Instructions to follow = Each entry shown below is to be reproduced exactly.

---- Task input

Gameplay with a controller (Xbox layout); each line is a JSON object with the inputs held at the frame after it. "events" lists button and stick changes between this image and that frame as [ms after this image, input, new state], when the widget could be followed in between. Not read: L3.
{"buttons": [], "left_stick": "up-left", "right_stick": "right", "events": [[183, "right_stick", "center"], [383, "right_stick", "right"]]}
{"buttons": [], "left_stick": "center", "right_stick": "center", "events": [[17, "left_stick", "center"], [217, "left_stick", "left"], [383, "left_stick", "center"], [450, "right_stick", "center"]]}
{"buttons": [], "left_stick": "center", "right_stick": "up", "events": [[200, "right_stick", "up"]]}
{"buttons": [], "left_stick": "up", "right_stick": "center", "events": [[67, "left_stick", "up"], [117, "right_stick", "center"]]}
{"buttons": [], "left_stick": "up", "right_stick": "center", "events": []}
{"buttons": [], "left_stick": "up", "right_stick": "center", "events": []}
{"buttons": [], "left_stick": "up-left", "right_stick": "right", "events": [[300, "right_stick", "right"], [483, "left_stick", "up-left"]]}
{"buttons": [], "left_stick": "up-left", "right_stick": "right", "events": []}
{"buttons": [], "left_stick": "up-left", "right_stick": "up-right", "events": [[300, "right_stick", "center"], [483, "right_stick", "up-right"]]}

--------

Exercise answer =
Gameplay with a controller (Xbox layout); each line is a JSON object with the inputs held at the frame after it. "events" lists button and stick changes between this image and that frame as [ms after this image, input, new state], when the widget could be followed in between. Not read: L3.
{"buttons": [], "left_stick": "up-left", "right_stick": "right", "events": [[183, "right_stick", "center"], [383, "right_stick", "right"]]}
{"buttons": [], "left_stick": "center", "right_stick": "center", "events": [[17, "left_stick", "center"], [217, "left_stick", "left"], [383, "left_stick", "center"], [450, "right_stick", "center"]]}
{"buttons": [], "left_stick": "center", "right_stick": "up", "events": [[200, "right_stick", "up"]]}
{"buttons": [], "left_stick": "up", "right_stick": "center", "events": [[67, "left_stick", "up"], [117, "right_stick", "center"]]}
{"buttons": [], "left_stick": "up", "right_stick": "center", "events": []}
{"buttons": [], "left_stick": "up", "right_stick": "center", "events": []}
{"buttons": [], "left_stick": "up-left", "right_stick": "right", "events": [[300, "right_stick", "right"], [483, "left_stick", "up-left"]]}
{"buttons": [], "left_stick": "up-left", "right_stick": "right", "events": []}
{"buttons": [], "left_stick": "up-left", "right_stick": "up-right", "events": [[300, "right_stick", "center"], [483, "right_stick", "up-right"]]}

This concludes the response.